When Finnish conductor Sakari Oramo was appointed the thirteenth Chief Conductor of the BBC Symphony Orchestra in February 2012, he declared at the time that “Britain was my destiny”. He had spent ten years at the helm of the City of Birmingham Symphony Orchestra, a post he assumed in 1998 after Sir Simon Rattle. He manifested an intimate knowledge of, and a deep affinity for, the English musical tradition and a genuine interest in all aspects of new British music. For these merits he received an honorary OBE in 2009. “Oramo really gets under the skin of this music, and the audience showered him with warm appreciation. I can feel National Treasure status beckoning already,” commented Ivan Hewett in the British daily The Telegraph.
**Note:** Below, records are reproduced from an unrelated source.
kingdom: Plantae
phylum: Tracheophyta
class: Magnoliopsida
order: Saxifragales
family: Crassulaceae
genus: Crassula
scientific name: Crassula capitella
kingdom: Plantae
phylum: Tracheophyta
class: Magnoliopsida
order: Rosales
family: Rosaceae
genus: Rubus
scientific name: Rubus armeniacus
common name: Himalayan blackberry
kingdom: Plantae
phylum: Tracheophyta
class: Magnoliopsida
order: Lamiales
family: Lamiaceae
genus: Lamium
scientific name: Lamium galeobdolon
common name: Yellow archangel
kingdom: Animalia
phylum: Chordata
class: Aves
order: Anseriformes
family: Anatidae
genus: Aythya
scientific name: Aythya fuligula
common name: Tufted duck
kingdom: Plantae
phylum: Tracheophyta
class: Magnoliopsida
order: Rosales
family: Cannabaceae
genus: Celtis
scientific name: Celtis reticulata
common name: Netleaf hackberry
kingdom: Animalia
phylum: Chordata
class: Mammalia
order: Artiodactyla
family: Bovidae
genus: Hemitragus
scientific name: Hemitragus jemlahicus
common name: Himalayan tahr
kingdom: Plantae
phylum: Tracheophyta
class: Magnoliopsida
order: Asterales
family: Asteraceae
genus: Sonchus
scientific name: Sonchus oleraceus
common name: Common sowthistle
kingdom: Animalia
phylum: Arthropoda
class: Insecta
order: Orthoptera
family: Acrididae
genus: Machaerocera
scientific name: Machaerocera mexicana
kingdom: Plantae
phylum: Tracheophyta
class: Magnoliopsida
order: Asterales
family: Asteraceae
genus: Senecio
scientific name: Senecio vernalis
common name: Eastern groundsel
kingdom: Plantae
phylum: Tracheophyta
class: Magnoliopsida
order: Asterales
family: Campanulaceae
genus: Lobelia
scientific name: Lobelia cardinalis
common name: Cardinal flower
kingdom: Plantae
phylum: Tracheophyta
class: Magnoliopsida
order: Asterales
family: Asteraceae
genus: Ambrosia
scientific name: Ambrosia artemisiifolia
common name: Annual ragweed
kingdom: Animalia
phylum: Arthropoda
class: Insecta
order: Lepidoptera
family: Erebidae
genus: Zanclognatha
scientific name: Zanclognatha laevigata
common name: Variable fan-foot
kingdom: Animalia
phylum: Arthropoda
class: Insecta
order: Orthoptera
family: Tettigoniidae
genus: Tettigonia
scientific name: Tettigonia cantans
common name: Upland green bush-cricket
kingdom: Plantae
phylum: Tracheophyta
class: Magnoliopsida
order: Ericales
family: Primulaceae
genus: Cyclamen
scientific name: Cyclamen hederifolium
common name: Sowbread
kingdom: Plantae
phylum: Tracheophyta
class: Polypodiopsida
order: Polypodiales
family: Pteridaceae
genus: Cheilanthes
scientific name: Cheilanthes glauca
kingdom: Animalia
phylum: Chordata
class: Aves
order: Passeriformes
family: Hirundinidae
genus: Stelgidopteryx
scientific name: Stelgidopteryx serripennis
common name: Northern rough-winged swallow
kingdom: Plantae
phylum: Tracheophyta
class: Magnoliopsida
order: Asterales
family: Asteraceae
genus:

Oramo belongs to an awe-inspiring group of Finnish conductors – Osmo Vänskä, Jukka-Pekka Saraste, Esa-Pekka Salonen, Susanna Mälkki and many others. All of them are graduates of the Sibelius Academy and all were pupils of the illustrious conductor and teacher Jorma Panula (1930). Oramo initially studied the violin and earned a living as a professional violinist for many years. He remains a fine violinist to this day, a fact he demonstrated at his debut during the BBC Proms Chamber Music series in 2014 where, together with Janine Jansen, he gave a highly successful performance of Prokofiev’s Sonata for Two Violins.
Music is the wine of a new procreation
2020 is the year that the music world celebrates 250 years since the birth of Ludwig van Beethoven (1770-1827). To this day we continue to marvel at the many revolutionary ways he transformed the shape of the symphony. Innovative for the time, he considerably expanded its form and content, and in the famous Symphony No. 9 he effectively incorporated a vocal element into the fourth movement.
A large part of Symphony No 7 in A major was written in 1812 when the composer was staying at the Bohemian spa town of Teplice for health reasons. By that stage Beethoven was already partially deaf. Since various programmatic titles had been associated with his previous symphonies (Eroica, Fate, Pastoral), many of Beethoven’s contemporaries looked for non-musical subject matter in this symphony as well. Nietzsche, for example, sought mysteries surrounding the origin of art; Wagner called it the “apotheosis of dance”. Many years later Romain Rolland described it as “orgies of rhythm”. Which non-musical associations provided Beethoven with his inspiration? This would make for a lengthy discussion.
Nevertheless, if we were to regard this symphony through a prism, with the view that art may be divided as Apollonian or Dionysian (Bacchic), Beethoven’s Seventh would certainly belong in the second group. The majestic finale creates an illusion of “grandiose bacchanalia”, as Beethoven’s admirer Bettina von Arnim wrote in a letter to Goethe, who wanted to meet the composer in person and was seeking information about him. To give Goethe a better sense of the man, von Arnim was quick to attribute to Beethoven the following words, which the composer would probably have noted with some surprise: “Music is the wine of a new procreation, and I am Bacchus who presses out this glorious wine for men and makes them drunk with the spirit!”